Class Document<T>
- Namespace
- AiDotNet.RetrievalAugmentedGeneration.Models
- Assembly
- AiDotNet.dll
Represents a document with content, metadata, and optional relevance scoring.
public class Document<T>
Type Parameters
TThe numeric data type used for relevance scoring.
- Inheritance
-
Document<T>
- Inherited Members
Remarks
A document is the fundamental unit of information in a retrieval-augmented generation system. It contains the actual text content, metadata for filtering and tracking, and optional relevance scores assigned during retrieval or reranking processes.
For Beginners: A document is like a file or article in your system.
Think of it like a book entry in a library catalog:
- Id: The unique catalog number
- Content: The actual text from the book
- Metadata: Information about the book (author, date, category, etc.)
- RelevanceScore: How well this book matches what you're looking for
For example, when you search for "climate change", documents about environmental science get high relevance scores, while documents about sports get low scores.
Constructors
Document()
Initializes a new instance of the Document class.
public Document()
Document(string, string)
Initializes a new instance of the Document class with specified content.
public Document(string id, string content)
Parameters
Document(string, string, Dictionary<string, object>)
Initializes a new instance of the Document class with content and metadata.
public Document(string id, string content, Dictionary<string, object> metadata)
Parameters
idstringThe unique identifier for the document.
contentstringThe text content of the document.
metadataDictionary<string, object>Metadata associated with the document.
Properties
Content
Gets or sets the text content of the document.
public string Content { get; set; }
Property Value
Remarks
This is the main textual content that will be searched, retrieved, and used to generate answers. The content can range from a single sentence to multiple paragraphs, depending on the chunking strategy employed.
For Beginners: This is the actual text from the document.
For example:
- A product description
- A paragraph from a research paper
- An answer from a FAQ
- A section from a technical manual
Embedding
Gets or sets the embedding vector for this document.
public Vector<T>? Embedding { get; set; }
Property Value
- Vector<T>
Remarks
The embedding is a dense vector representation of the document's semantic meaning, typically generated by an embedding model. This vector enables semantic similarity search and is used by dense retrievers.
HasRelevanceScore
Gets or sets whether this document has a relevance score assigned.
public bool HasRelevanceScore { get; set; }
Property Value
Id
Gets or sets the unique identifier for this document.
public string Id { get; set; }
Property Value
Remarks
The document ID should be unique within a document collection and persistent across sessions to enable consistent referencing and citation.
For Beginners: This is like a barcode or ISBN that uniquely identifies this document. No two documents should have the same ID.
Metadata
Gets or sets metadata associated with this document.

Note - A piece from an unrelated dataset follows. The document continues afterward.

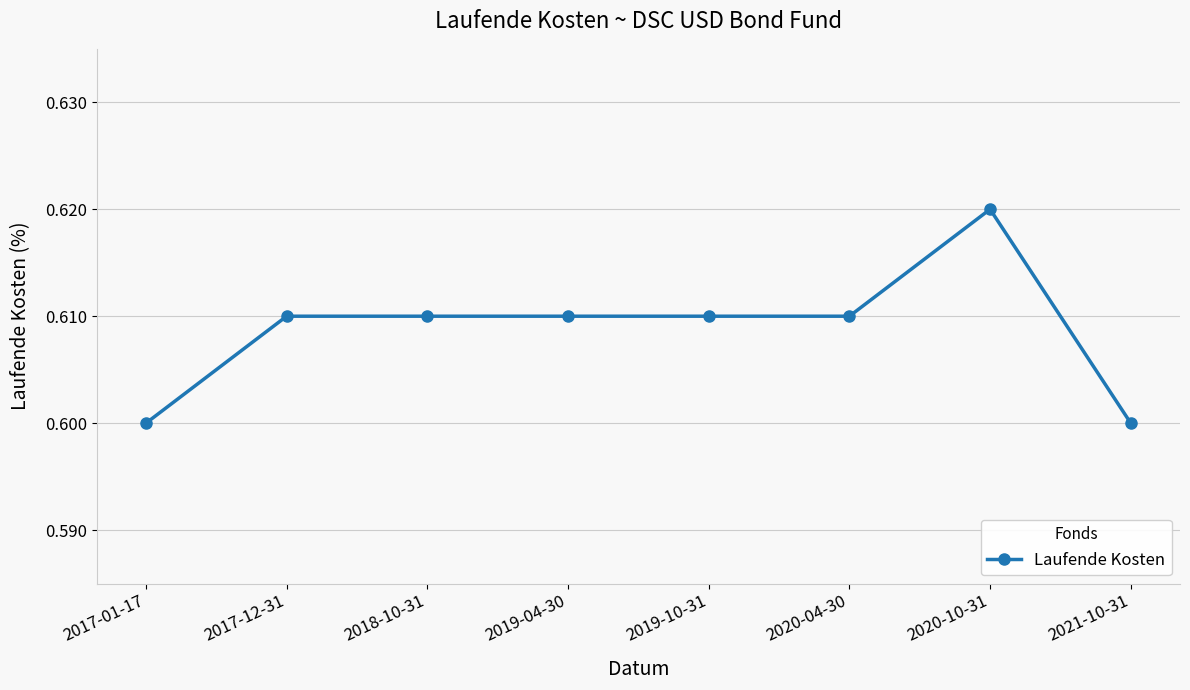

What is the sum of all values?

4.9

public Dictionary<string, object> Metadata { get; set; }
Property Value
Remarks
Metadata provides additional information about the document that can be used for filtering, categorization, and source attribution. Common metadata includes: - Source file or URL - Author or creator - Creation or modification date - Document type or category - Section or chapter information
For Beginners: Metadata is information *about* the document, not the content itself.
Think of it like tags on a YouTube video:
- Title, description, upload date (metadata)
- The actual video content (stored in Content property)
Metadata helps you filter documents, like "show me only documents from 2024" or "only documents written by Dr. Smith".
RelevanceScore
Gets or sets the relevance score assigned to this document by a retriever or reranker.
public T RelevanceScore { get; set; }
Property Value
- T
Remarks
The relevance score indicates how well this document matches a query. Higher scores indicate stronger relevance. The score scale and interpretation depend on the retrieval or reranking algorithm used. Use HasRelevanceScore to check if a score has been assigned before accessing this value.
For Beginners: This is like a match percentage showing how relevant this document is.
Think of it like search results:
- Score 0.95: Almost perfect match, highly relevant
- Score 0.50: Somewhat relevant
- Score 0.10: Barely relevant
- Check HasRelevanceScore first to see if scored
Documents with higher scores are more likely to contain the answer to your question.